Cooper fought to avoid being overcome by the oil fumes as the lifeboat approached the rubber raft, in which lay a lifejacketed body, slumped on the bottom. A crewman grabbed the handhold on the raft and secured it to the stern. Keeping an eye on the nearest shark fin, Cooper made his way down the pitching boat to the stern and leaned down, hauling on the line until the raft was fast against the side of the boat. He leaned over and grabbed the body by the shoulder of the life vest, rolling it on its back. The face was the dead white color of a fish belly and bloated. There was no charring. He picked up the hand. It, too, was white and grossly swollen, with some fingernails torn off. The man had not burned to death. He appeared to have boiled to death! Cooper braced his hand against the slick gunwales of the boat, preparing to stand, but he slipped and almost fell into the water, his hand plunging into the oil-covered ocean up to his elbow. He felt a crewman grab his shirt to haul him up. But he waved with his free hand to be let go. He left his arm hanging in the heaving ocean. The ocean was warm! No, by God, it was as hot as a bloody bath!

He stood up and stared at the ocean in disbelief. The Gulf Stream wasn’t anywhere near here, and even if it were, the warm tropical water it carried was nowhere near this hot. The heat became a highly significant piece of data.

He queried the seamen in Spanish and they answered that they had smelled the heated water and the oil for an hour before they sighted the debris and the bodies. He peered at the helicopter, which was making a low video-recording run over the ocean. The video file would be transmitted via satellite to the company headquarters that night. He took out the radio and clicked it on, pulling the bandanna down from his mouth.

“Cooper here. Gordon, you copy?” There was a click, and Haggerty’s voice came back clearly in the affirmative.

“What’s the situation with your data-gathering?” asked Cooper.

“The
HMS
Greeley will arrive in a couple of hours to take over the investigation. Our team is on board, and we’ll have a survey report on the slick within three hours.”

“Fine. Now, Gordon, we’ve got something here that I’ve never seen before. Some bodies were burned, but one that should be alive in a raft looks to have been scalded, boiled.”

“My God, really?”

“Yes. And the water is incredibly warm here. I’m going to stay and take temperature measurements and chemical samples. I’ll want infrared satellite data from the National Weather Service. I know they monitor ocean temperatures. We’ll want to know the extent of this anomaly. And get me seismic records.” Cooper stared down at the body, which was awash in a shallow pool of seawater in the bottom of the raft. He thought a moment. “Oh, and tell him that I know the Navy still runs its
SOSUS
hydrophone system in this area. Even if they deny it, tell them I damned well want the records from the last twenty-four hours. Your Los Angeles organization can put pressure on, if necessary.” He added, “Gordon, I want to see that wreck when Philippe does.”

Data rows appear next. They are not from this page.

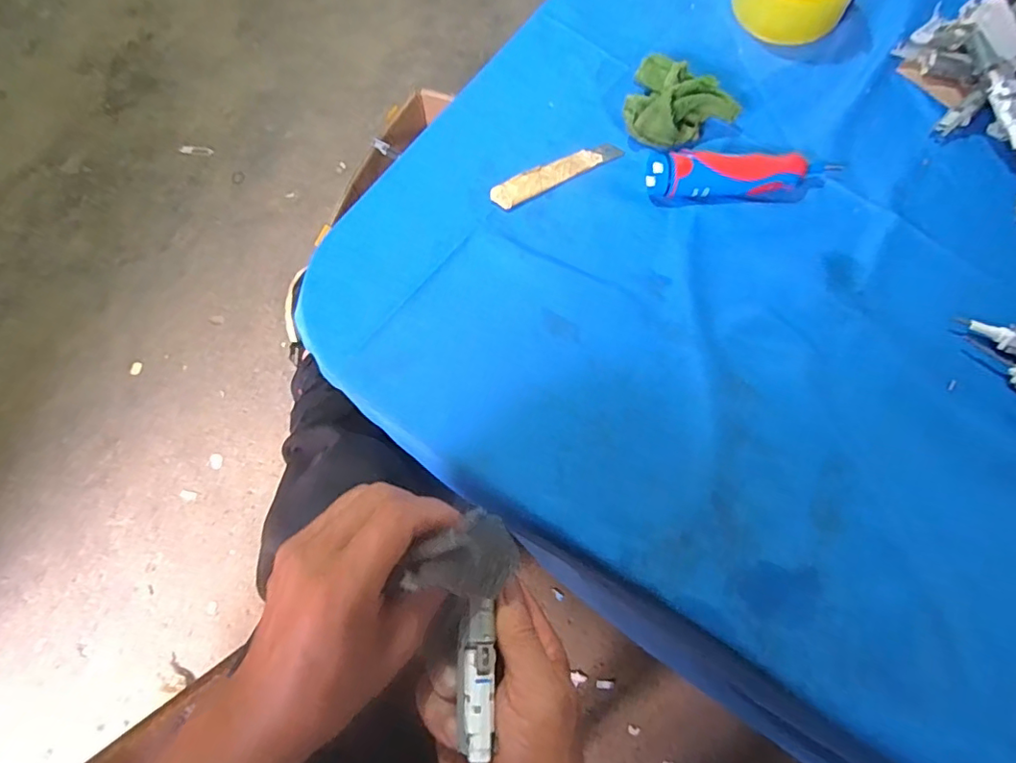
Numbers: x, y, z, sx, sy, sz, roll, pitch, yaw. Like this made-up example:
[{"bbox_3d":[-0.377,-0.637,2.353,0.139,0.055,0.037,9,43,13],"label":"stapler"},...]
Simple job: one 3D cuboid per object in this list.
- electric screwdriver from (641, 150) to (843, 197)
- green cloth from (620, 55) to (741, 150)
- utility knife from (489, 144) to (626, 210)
[{"bbox_3d":[0.190,-0.169,0.437,0.150,0.027,0.040,0,70,0],"label":"electric screwdriver"},{"bbox_3d":[0.139,-0.235,0.457,0.092,0.043,0.069,36,74,12],"label":"green cloth"},{"bbox_3d":[0.040,-0.175,0.453,0.117,0.006,0.024,-28,72,-10],"label":"utility knife"}]

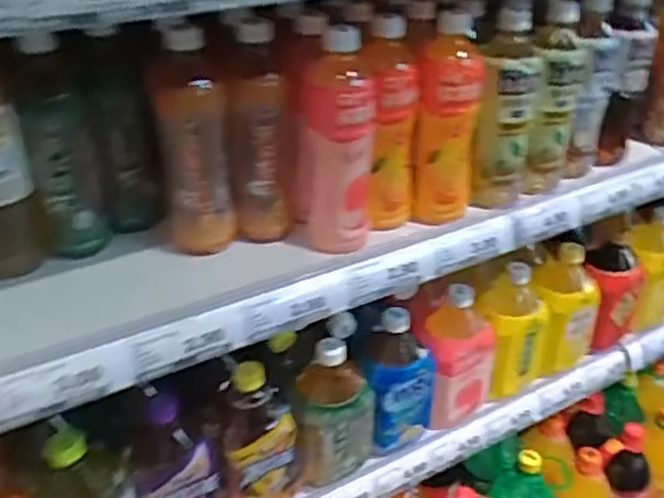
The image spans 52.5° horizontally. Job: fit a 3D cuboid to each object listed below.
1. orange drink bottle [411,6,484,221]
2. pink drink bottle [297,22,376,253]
[{"bbox_3d":[0.115,-0.122,0.665,0.058,0.212,0.063,4,31,7],"label":"orange drink bottle"},{"bbox_3d":[0.002,-0.094,0.626,0.070,0.213,0.060,2,31,3],"label":"pink drink bottle"}]

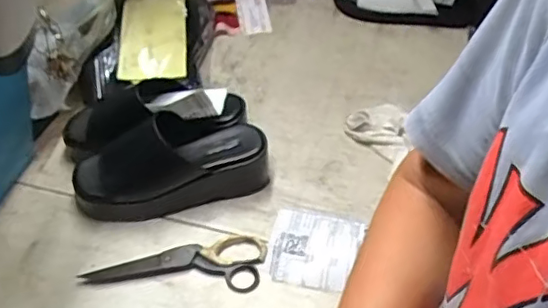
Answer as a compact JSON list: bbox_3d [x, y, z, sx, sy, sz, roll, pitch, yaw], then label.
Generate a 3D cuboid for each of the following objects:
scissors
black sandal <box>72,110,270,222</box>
[{"bbox_3d":[-0.111,0.119,0.641,0.197,0.011,0.066,2,50,3],"label":"scissors"},{"bbox_3d":[-0.122,0.011,0.674,0.231,0.094,0.084,-12,51,-9],"label":"black sandal"}]

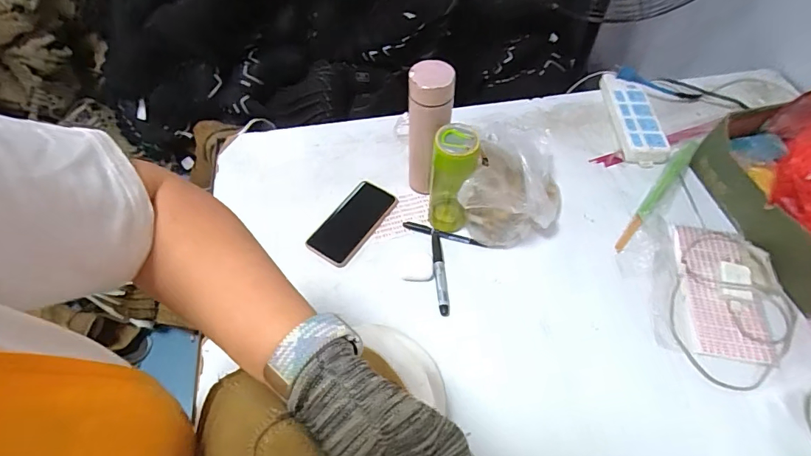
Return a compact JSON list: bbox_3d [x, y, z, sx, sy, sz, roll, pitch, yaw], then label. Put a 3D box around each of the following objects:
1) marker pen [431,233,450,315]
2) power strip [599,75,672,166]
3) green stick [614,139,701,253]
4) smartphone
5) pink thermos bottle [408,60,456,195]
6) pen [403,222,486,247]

“Aye, of course. I’ve called Bradley in the exploration division. I’ve told him to cut loose that new ship of his from the North Sea … the Acorn. I want an
ROV
down on the wreck within a week.”

“And I’ll want a manned unit. Get me Deep Flight. And I want you to locate and fetch another guy I know. An astrophysicist.”

“What the hell do I need an astrophysicist for?”

“Gordon, this is really screwy. A lot of things don’t fit. I want somebody who has no preconceived notions … who understands a lot of physics. Y’know, like when they got that Nobelist Richard Feynman to be on the committee for the Space Shuttle Challenger explosion.”

“I suppose I’ll have to pay for this astrophysicist.”